“I am brave, I am brave, I am brave!” I just kept repeating it to myself so the anxious thoughts might not move back in and set up camp.
When I was younger I lived life fearlessly, probably to a fault if I’m honest. I was ten foot tall and bulletproof, or so I thought. If there was an adventure of any kind out there, I was first in line to jump in. I have the scars and broken bones to show for it too unfortunately.
Over the years, my adventurous spirit was starting to be drowned out by pops and creaks of the pains of a wild youth. I knew how hard a person could fall as I’d taken that trip down way too many times in the past.
God had placed this new adventure right in my lap and I knew He wanted me to move forward. The truth is though, it was WAY outside of my current comfort zone.

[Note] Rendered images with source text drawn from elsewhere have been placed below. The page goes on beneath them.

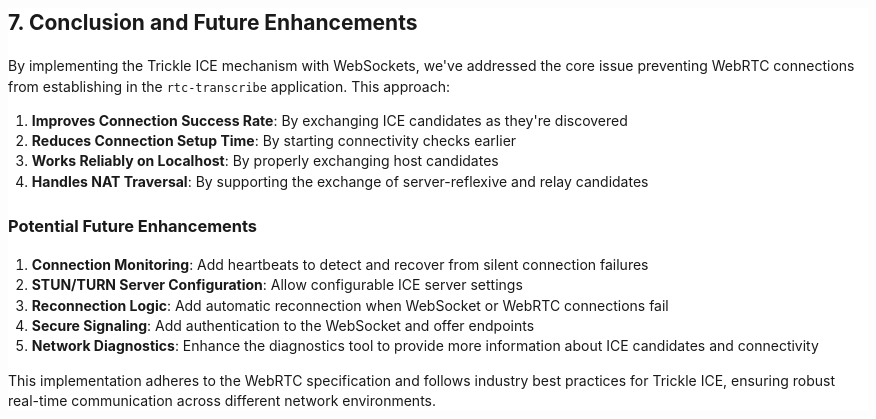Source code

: ## 7. Conclusion and Future Enhancements

By implementing the Trickle ICE mechanism with WebSockets, we've addressed the core issue preventing WebRTC connections from establishing in the `rtc-transcribe` application. This approach:

1. **Improves Connection Success Rate**: By exchanging ICE candidates as they're discovered
2. **Reduces Connection Setup Time**: By starting connectivity checks earlier
3. **Works Reliably on Localhost**: By properly exchanging host candidates
4. **Handles NAT Traversal**: By supporting the exchange of server-reflexive and relay candidates

### Potential Future Enhancements

1. **Connection Monitoring**: Add heartbeats to detect and recover from silent connection failures
2. **STUN/TURN Server Configuration**: Allow configurable ICE server settings
3. **Reconnection Logic**: Add automatic reconnection when WebSocket or WebRTC connections fail
4. **Secure Signaling**: Add authentication to the WebSocket and offer endpoints
5. **Network Diagnostics**: Enhance the diagnostics tool to provide more information about ICE candidates and connectivity

This implementation adheres to the WebRTC specification and follows industry best practices for Trickle ICE, ensuring robust real-time communication across different network environments.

It wasn’t scary to write and follow the Lord’s call from the safety of my little home way out in the middle of the sticks. I mean come on, I’m the Hicks from the Sticks! Doesn’t that mean I should STAY in the sticks. That’s where I’m comfortable. This is my sweet spot. “Lord, I am happy to sit right here in my comfy office chair and type the words You want me to share with the world. Just don’t ask me to go out into it!”

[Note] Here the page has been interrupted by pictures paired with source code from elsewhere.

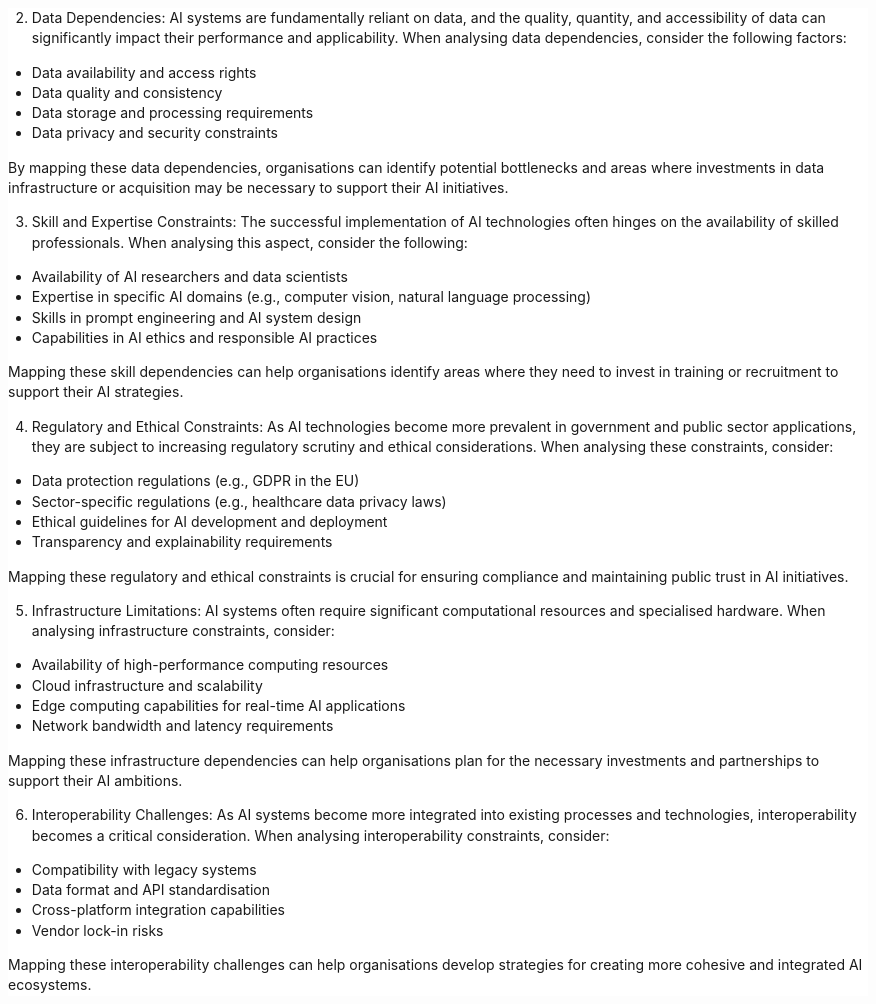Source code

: 2. Data Dependencies: AI systems are fundamentally reliant on data, and the quality, quantity, and accessibility of data can significantly impact their performance and applicability. When analysing data dependencies, consider the following factors:

- Data availability and access rights
- Data quality and consistency
- Data storage and processing requirements
- Data privacy and security constraints

By mapping these data dependencies, organisations can identify potential bottlenecks and areas where investments in data infrastructure or acquisition may be necessary to support their AI initiatives.

3. Skill and Expertise Constraints: The successful implementation of AI technologies often hinges on the availability of skilled professionals. When analysing this aspect, consider the following:

- Availability of AI researchers and data scientists
- Expertise in specific AI domains (e.g., computer vision, natural language processing)
- Skills in prompt engineering and AI system design
- Capabilities in AI ethics and responsible AI practices

Mapping these skill dependencies can help organisations identify areas where they need to invest in training or recruitment to support their AI strategies.

4. Regulatory and Ethical Constraints: As AI technologies become more prevalent in government and public sector applications, they are subject to increasing regulatory scrutiny and ethical considerations. When analysing these constraints, consider:

- Data protection regulations (e.g., GDPR in the EU)
- Sector-specific regulations (e.g., healthcare data privacy laws)
- Ethical guidelines for AI development and deployment
- Transparency and explainability requirements

Mapping these regulatory and ethical constraints is crucial for ensuring compliance and maintaining public trust in AI initiatives.

5. Infrastructure Limitations: AI systems often require significant computational resources and specialised hardware. When analysing infrastructure constraints, consider:

- Availability of high-performance computing resources
- Cloud infrastructure and scalability
- Edge computing capabilities for real-time AI applications
- Network bandwidth and latency requirements

Mapping these infrastructure dependencies can help organisations plan for the necessary investments and partnerships to support their AI ambitions.

6. Interoperability Challenges: As AI systems become more integrated into existing processes and technologies, interoperability becomes a critical consideration. When analysing interoperability constraints, consider:

- Compatibility with legacy systems
- Data format and API standardisation
- Cross-platform integration capabilities
- Vendor lock-in risks

Mapping these interoperability challenges can help organisations develop strategies for creating more cohesive and integrated AI ecosystems.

Don’t take this wrong, I genuinely love people and have no issues driving the 30 miles it takes me to get to our little town of 1200 people. I love one on one conversations, small study groups or even our “big” events in town.
On the other hand, large crowds truly overwhelm me. So, when God said to jump on a plane, by myself nonetheless, and fly across the country to a conference with 800 or so people, I was slightly freaked out.

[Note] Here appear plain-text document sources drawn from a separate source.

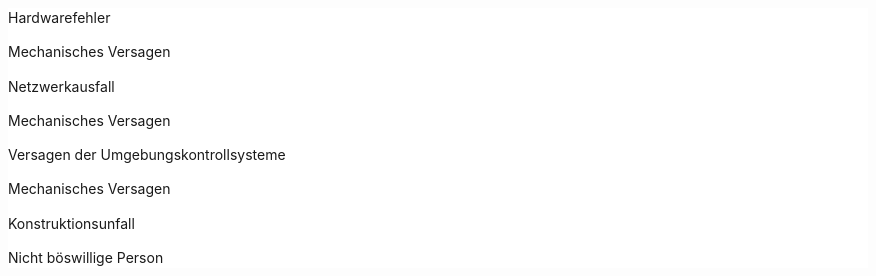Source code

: 
Hardwarefehler

</td>

</tr>

<tr>

<td style="border:1px solid black;">


Mechanisches Versagen

</td>

<td style="border:1px solid black;">


Netzwerkausfall

</td>

</tr>

<tr>

<td style="border:1px solid black;">


Mechanisches Versagen

</td>

<td style="border:1px solid black;">


Versagen der Umgebungskontrollsysteme

</td>

</tr>

<tr>

<td style="border:1px solid black;">


Mechanisches Versagen

</td>

<td style="border:1px solid black;">


Konstruktionsunfall

</td>

</tr>

<tr>

<td style="border:1px solid black;">


Nicht böswillige Person
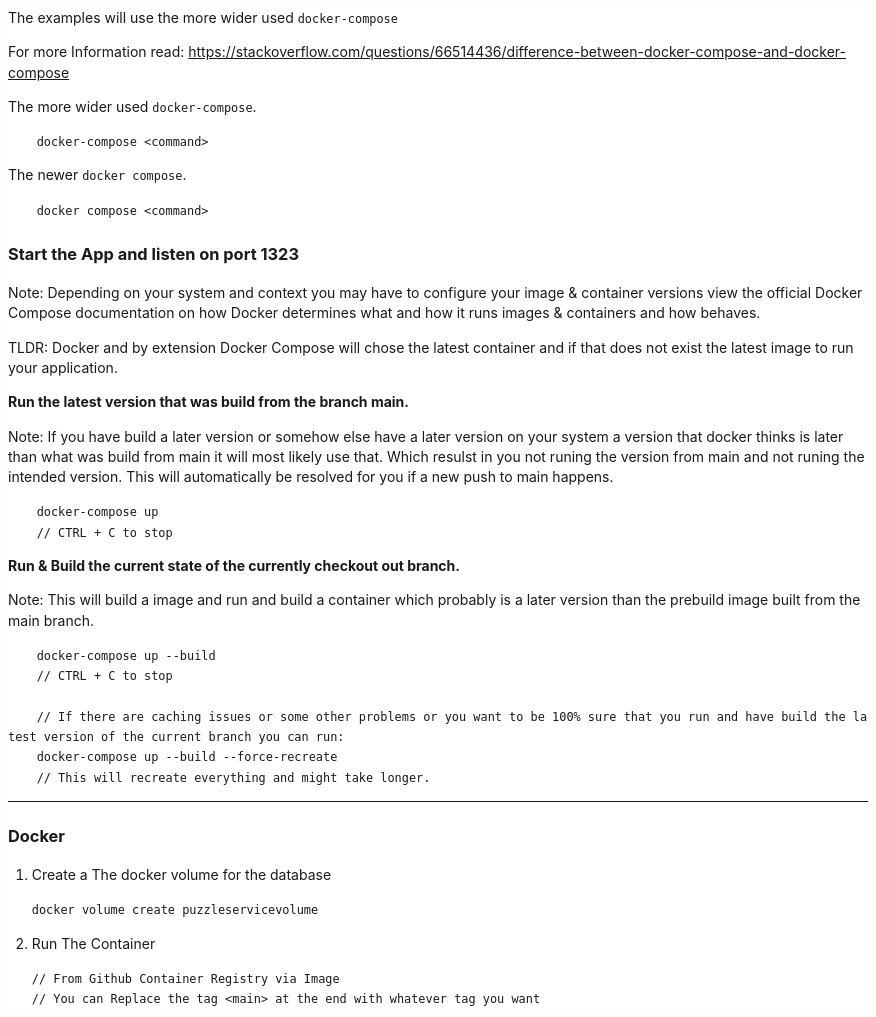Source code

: The examples will use the more wider used `docker-compose`

For more Information read: https://stackoverflow.com/questions/66514436/difference-between-docker-compose-and-docker-compose

The more wider used `docker-compose`.

        docker-compose <command>

The newer `docker compose`.

        docker compose <command>

### **Start the App and listen on port 1323**

Note: Depending on your system and context you may have to configure your image & container versions
view the official Docker Compose documentation on how Docker determines what and how it runs images & containers and how <docker-compose up> behaves.

TLDR: Docker and by extension Docker Compose will chose the latest container and if that does not exist the latest image to run your application.

**Run the latest version that was build from the branch main.**

Note: If you have build a later version or somehow else have a later version on your system a version that docker thinks is later than what was build from main it will most likely use that.
Which resulst in you not runing the version from main and not runing the intended version.
This will automatically be resolved for you if a new push to main happens.

        docker-compose up
        // CTRL + C to stop

**Run & Build the current state of the currently checkout out branch.**

Note: This will build a image and run and build a container which probably is a later version than the prebuild image built from the main branch.

        docker-compose up --build
        // CTRL + C to stop

        // If there are caching issues or some other problems or you want to be 100% sure that you run and have build the latest version of the current branch you can run:
        docker-compose up --build --force-recreate
        // This will recreate everything and might take longer.

---

### **Docker**

1.  Create a The docker volume for the database

        docker volume create puzzleservicevolume

2.  Run The Container

        // From Github Container Registry via Image
        // You can Replace the tag <main> at the end with whatever tag you want
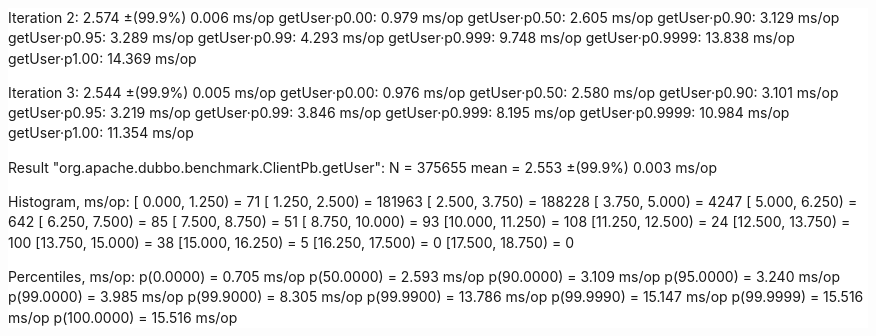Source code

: Iteration   2: 2.574 ±(99.9%) 0.006 ms/op
                 getUser·p0.00:   0.979 ms/op
                 getUser·p0.50:   2.605 ms/op
                 getUser·p0.90:   3.129 ms/op
                 getUser·p0.95:   3.289 ms/op
                 getUser·p0.99:   4.293 ms/op
                 getUser·p0.999:  9.748 ms/op
                 getUser·p0.9999: 13.838 ms/op
                 getUser·p1.00:   14.369 ms/op

Iteration   3: 2.544 ±(99.9%) 0.005 ms/op
                 getUser·p0.00:   0.976 ms/op
                 getUser·p0.50:   2.580 ms/op
                 getUser·p0.90:   3.101 ms/op
                 getUser·p0.95:   3.219 ms/op
                 getUser·p0.99:   3.846 ms/op
                 getUser·p0.999:  8.195 ms/op
                 getUser·p0.9999: 10.984 ms/op
                 getUser·p1.00:   11.354 ms/op



Result "org.apache.dubbo.benchmark.ClientPb.getUser":
  N = 375655
  mean =      2.553 ±(99.9%) 0.003 ms/op

  Histogram, ms/op:
    [ 0.000,  1.250) = 71 
    [ 1.250,  2.500) = 181963 
    [ 2.500,  3.750) = 188228 
    [ 3.750,  5.000) = 4247 
    [ 5.000,  6.250) = 642 
    [ 6.250,  7.500) = 85 
    [ 7.500,  8.750) = 51 
    [ 8.750, 10.000) = 93 
    [10.000, 11.250) = 108 
    [11.250, 12.500) = 24 
    [12.500, 13.750) = 100 
    [13.750, 15.000) = 38 
    [15.000, 16.250) = 5 
    [16.250, 17.500) = 0 
    [17.500, 18.750) = 0 

  Percentiles, ms/op:
      p(0.0000) =      0.705 ms/op
     p(50.0000) =      2.593 ms/op
     p(90.0000) =      3.109 ms/op
     p(95.0000) =      3.240 ms/op
     p(99.0000) =      3.985 ms/op
     p(99.9000) =      8.305 ms/op
     p(99.9900) =     13.786 ms/op
     p(99.9990) =     15.147 ms/op
     p(99.9999) =     15.516 ms/op
    p(100.0000) =     15.516 ms/op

I prayed repeatedly to see if God was sure this is what He wanted me to do. I knew the truth, there was really no fighting it. So, I committed. That should have been the end of any anxious thoughts, right? Nope! I came so close to wimping out over and over again.
I crammed it to the back of my mind when there were still a lot of calendar days before my flight would leave. So typical of me. Just don’t deal with it until I absolutely have to.
As the days grew warmer and the time got closer, I felt a sense of fear starting to sneak in little by little. I tried to think of it as a great adventure but my anxious thoughts just kept fogging up my mind.
Then God whispered some reassuring words in my ear. Humble yourselves, therefore, under the mighty hand of God so that at the proper time he may exalt you, casting all your anxieties on him, because he cares for you. 1 Peter 5:6-7 (ESV)
I was still trying to follow God’s plan for my life under my own power. Ugh, SO frustrating. I felt a good spiritual kick to the pants. I cried out to God, humbled myself and asked for His forgiveness. I wish I could tell you that meant it was easy sailing from there on out. There were still moments of doubt. I’m human!
But…I would literally picture myself casting my anxious thoughts at the foot of the cross any time they popped into my head. It really did get easier each time. Not easy but easier.
I’m learning to do the work God asks ME to do and then just show up and trust Him to take care of the rest. He is faithful.
God is so awesome and what an adventure it is when we follow Him!